From the mailing-list thread on pinning a page in ext4, list each distinct function name written with empty parentheses, such as "mark_page_accessed()".

--- Quoted passage ---

LinuxLists.cc - Best way to pin a page in ext4?

2014-09-15 18:51:01

Subject: Best way to pin a page in ext4?

Hi,

In ext4, we currently use the page cache to store the allocation
bitmaps. The pages are associated with an internal, in-memory inode
which is located in EXT4_SB(sb)->s_buddy_cache. Since the pages can be
reconstructed at will, either by reading them from disk (in the case of
the actual allocation bitmap), or by calculating the buddy bitmap from
the allocation bitmap, normally we allow the VM to eject the pags as
necessary.

For a specialty use case, I've been requested to have an optional mode
where the on-disk bitmaps are pinned into memory; this is a situation
where the file system size is known in advance, and the user is willing
to trade off the locked-down memory for the latency gains required by
this use case.

It seems that the simplest way to do that is to use mlock_vma_page()
when the file system is first mounted, and then use munlock_vma_page()
when the file system is unmounted. However, these functions are in
mm/internal.h, so I figured I'd better ask permission before using
them. Does this sound like a sane way to do things?

The other approach would be to keep an elevated refcount on the pages in
question, but it seemed it would be more efficient use the mlock
facility since that keeps the pages on an unevictable list.

Does using the mlock/munlock_vma_page() functions make sense? Any
pitfalls I should worry about? Note that these pages are never mapped
into userspace, so there is no associated vma; fortunately the functions
don't take a vma argument, their name notwithstanding.....

Thanks,

- Ted

--
To unsubscribe, send a message with 'unsubscribe linux-mm' in
the body to [email protected]. For more info on Linux MM,
see: http://www.linux-mm.org/ .
Don't email: <a href=mailto:"[email protected]"> [email protected] </a>

2014-09-15 20:57:23

by Andreas Dilger

[permalink] [raw]

Subject: Re: Best way to pin a page in ext4?

On Sep 15, 2014, at 12:51 PM, Theodore Ts'o <[email protected]> wrote:
> In ext4, we currently use the page cache to store the allocation
> bitmaps. The pages are associated with an internal, in-memory inode
> which is located in EXT4_SB(sb)->s_buddy_cache. Since the pages can be
> reconstructed at will, either by reading them from disk (in the case of
> the actual allocation bitmap), or by calculating the buddy bitmap from
> the allocation bitmap, normally we allow the VM to eject the pags as
> necessary.
>
> For a specialty use case, I've been requested to have an optional mode
> where the on-disk bitmaps are pinned into memory; this is a situation
> where the file system size is known in advance, and the user is willing
> to trade off the locked-down memory for the latency gains required by
> this use case.

As discussed in http://lists.openwall.net/linux-ext4/2013/03/25/15
the bitmap pages were being evicted under memory pressure even when
they are active use. That turned out to be an MM problem and not an
ext4 problem in the end, and was fixed in commit c53954a092d in 3.11,
in case you are running an older kernel.

There was a discussion on whether we were doing all of the right calls
to mark_page_accessed() in the ext4 code to ensure that these bitmaps
were being kept at the hot end of the LRU.

> It seems that the simplest way to do that is to use mlock_vma_page()
> when the file system is first mounted, and then use munlock_vma_page()

--- Given records ---

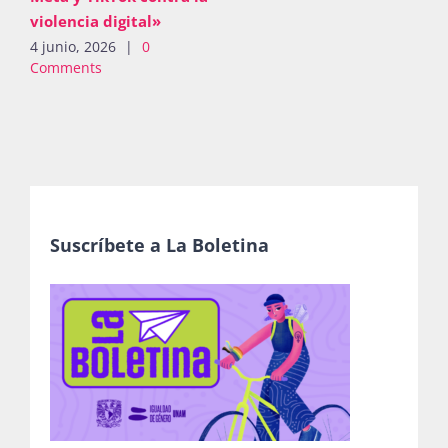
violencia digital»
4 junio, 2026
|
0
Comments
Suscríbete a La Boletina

---

## [Output]
mlock_vma_page()
munlock_vma_page()
mark_page_accessed()